DATA SECTION ::
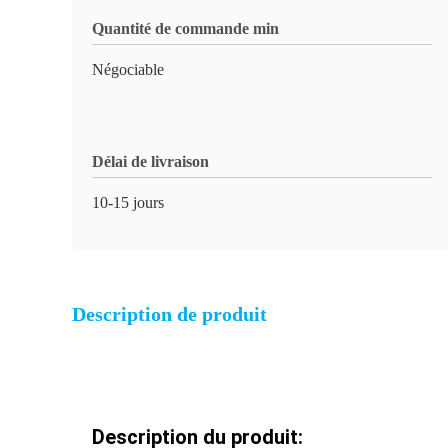
Quantité de commande min
Négociable
Délai de livraison
10-15 jours
Description de produit
Description du produit:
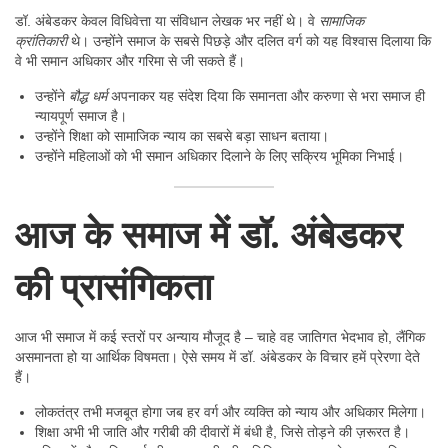
डॉ. अंबेडकर केवल विधिवेत्ता या संविधान लेखक भर नहीं थे। वे
सामाजिक
क्रांतिकारी
थे। उन्होंने समाज के सबसे पिछड़े और दलित वर्ग को यह विश्वास दिलाया कि
वे भी समान अधिकार और गरिमा से जी सकते हैं।
उन्होंने
बौद्ध धर्म
अपनाकर यह संदेश दिया कि समानता और करुणा से भरा समाज ही
न्यायपूर्ण समाज है।
उन्होंने शिक्षा को सामाजिक न्याय का सबसे बड़ा साधन बताया।
उन्होंने महिलाओं को भी समान अधिकार दिलाने के लिए सक्रिय भूमिका निभाई।
आज के समाज में डॉ. अंबेडकर
की प्रासंगिकता
आज भी समाज में कई स्तरों पर अन्याय मौजूद है – चाहे वह जातिगत भेदभाव हो, लैंगिक
असमानता हो या आर्थिक विषमता। ऐसे समय में डॉ. अंबेडकर के विचार हमें प्रेरणा देते
हैं।
लोकतंत्र तभी मजबूत होगा जब हर वर्ग और व्यक्ति को न्याय और अधिकार मिलेगा।
शिक्षा अभी भी जाति और गरीबी की दीवारों में बंधी है, जिसे तोड़ने की ज़रूरत है।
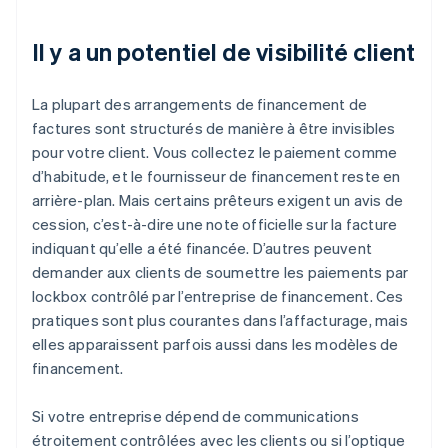
Il y a un potentiel de visibilité client
La plupart des arrangements de financement de
factures sont structurés de manière à être invisibles
pour votre client. Vous collectez le paiement comme
d’habitude, et le fournisseur de financement reste en
arrière-plan. Mais certains prêteurs exigent un avis de
cession, c’est-à-dire une note officielle sur la facture
indiquant qu’elle a été financée. D’autres peuvent
demander aux clients de soumettre les paiements par
lockbox contrôlé par l’entreprise de financement. Ces
pratiques sont plus courantes dans l’affacturage, mais
elles apparaissent parfois aussi dans les modèles de
financement.
Si votre entreprise dépend de communications
étroitement contrôlées avec les clients ou si l’optique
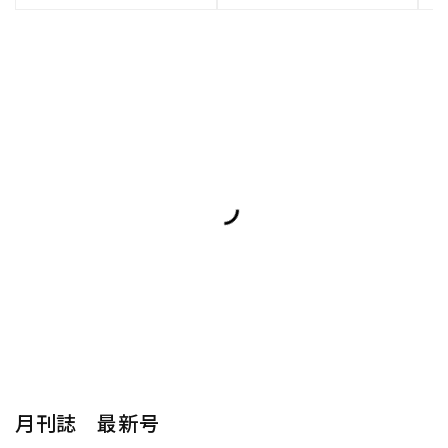
月刊誌 最新号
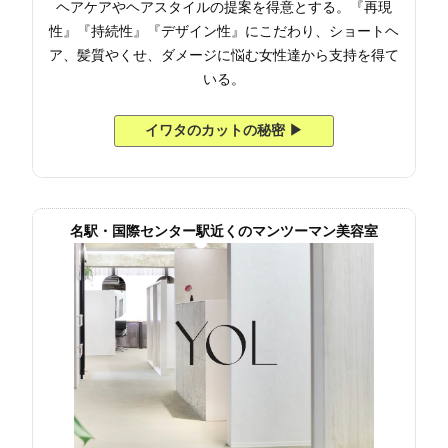
ヘアケアやヘアスタイルの提案を得意とする。『再現
性』『持続性』『デザイン性』にこだわり、ショートヘ
ア、髪質やくせ、ダメージに悩む女性達から支持を得て
いる。
イワタのカットの秘密 ▶︎
名駅・国際センター駅近くのマンツーマン美容室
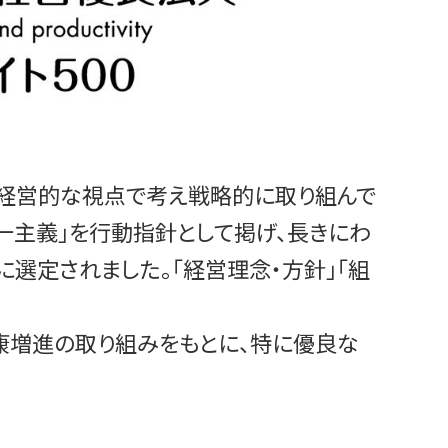
を経営的な視点で考え戦略的に取り組んで
一主義」を行動指針として掲げ、長きにわ
選定されました。「経営理念・方針」「組
康増進の取り組みをもとに、特に優良な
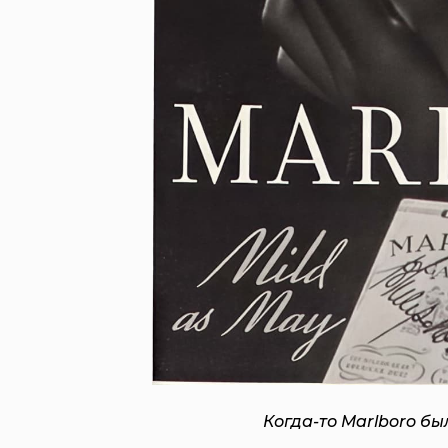
Когда-то Marlboro б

WORK TO BE COMPLETED ::
Could every line above be set down exactly, with the pictures omitted?

WRITTEN ANSWER ::
Quantité de commande min
Négociable
Délai de livraison
10-15 jours
Description de produit
Description du produit:
डॉ. अंबेडकर केवल विधिवेत्ता या संविधान लेखक भर नहीं थे। वे
सामाजिक
क्रांतिकारी
थे। उन्होंने समाज के सबसे पिछड़े और दलित वर्ग को यह विश्वास दिलाया कि
वे भी समान अधिकार और गरिमा से जी सकते हैं।
उन्होंने
बौद्ध धर्म
अपनाकर यह संदेश दिया कि समानता और करुणा से भरा समाज ही
न्यायपूर्ण समाज है।
उन्होंने शिक्षा को सामाजिक न्याय का सबसे बड़ा साधन बताया।
उन्होंने महिलाओं को भी समान अधिकार दिलाने के लिए सक्रिय भूमिका निभाई।
आज के समाज में डॉ. अंबेडकर
की प्रासंगिकता
आज भी समाज में कई स्तरों पर अन्याय मौजूद है – चाहे वह जातिगत भेदभाव हो, लैंगिक
असमानता हो या आर्थिक विषमता। ऐसे समय में डॉ. अंबेडकर के विचार हमें प्रेरणा देते
हैं।
लोकतंत्र तभी मजबूत होगा जब हर वर्ग और व्यक्ति को न्याय और अधिकार मिलेगा।
शिक्षा अभी भी जाति और गरीबी की दीवारों में बंधी है, जिसे तोड़ने की ज़रूरत है।
Il y a un potentiel de visibilité client
La plupart des arrangements de financement de
factures sont structurés de manière à être invisibles
pour votre client. Vous collectez le paiement comme
d’habitude, et le fournisseur de financement reste en
arrière-plan. Mais certains prêteurs exigent un avis de
cession, c’est-à-dire une note officielle sur la facture
indiquant qu’elle a été financée. D’autres peuvent
demander aux clients de soumettre les paiements par
lockbox contrôlé par l’entreprise de financement. Ces
pratiques sont plus courantes dans l’affacturage, mais
elles apparaissent parfois aussi dans les modèles de
financement.
Si votre entreprise dépend de communications
étroitement contrôlées avec les clients ou si l’optique
月刊誌 最新号
ヘアケアやヘアスタイルの提案を得意とする。『再現
性』『持続性』『デザイン性』にこだわり、ショートヘ
ア、髪質やくせ、ダメージに悩む女性達から支持を得て
いる。
イワタのカットの秘密 ▶︎
名駅・国際センター駅近くのマンツーマン美容室
を経営的な視点で考え戦略的に取り組んで
一主義」を行動指針として掲げ、長きにわ
選定されました。「経営理念・方針」「組
康増進の取り組みをもとに、特に優良な
Когда-то Marlboro б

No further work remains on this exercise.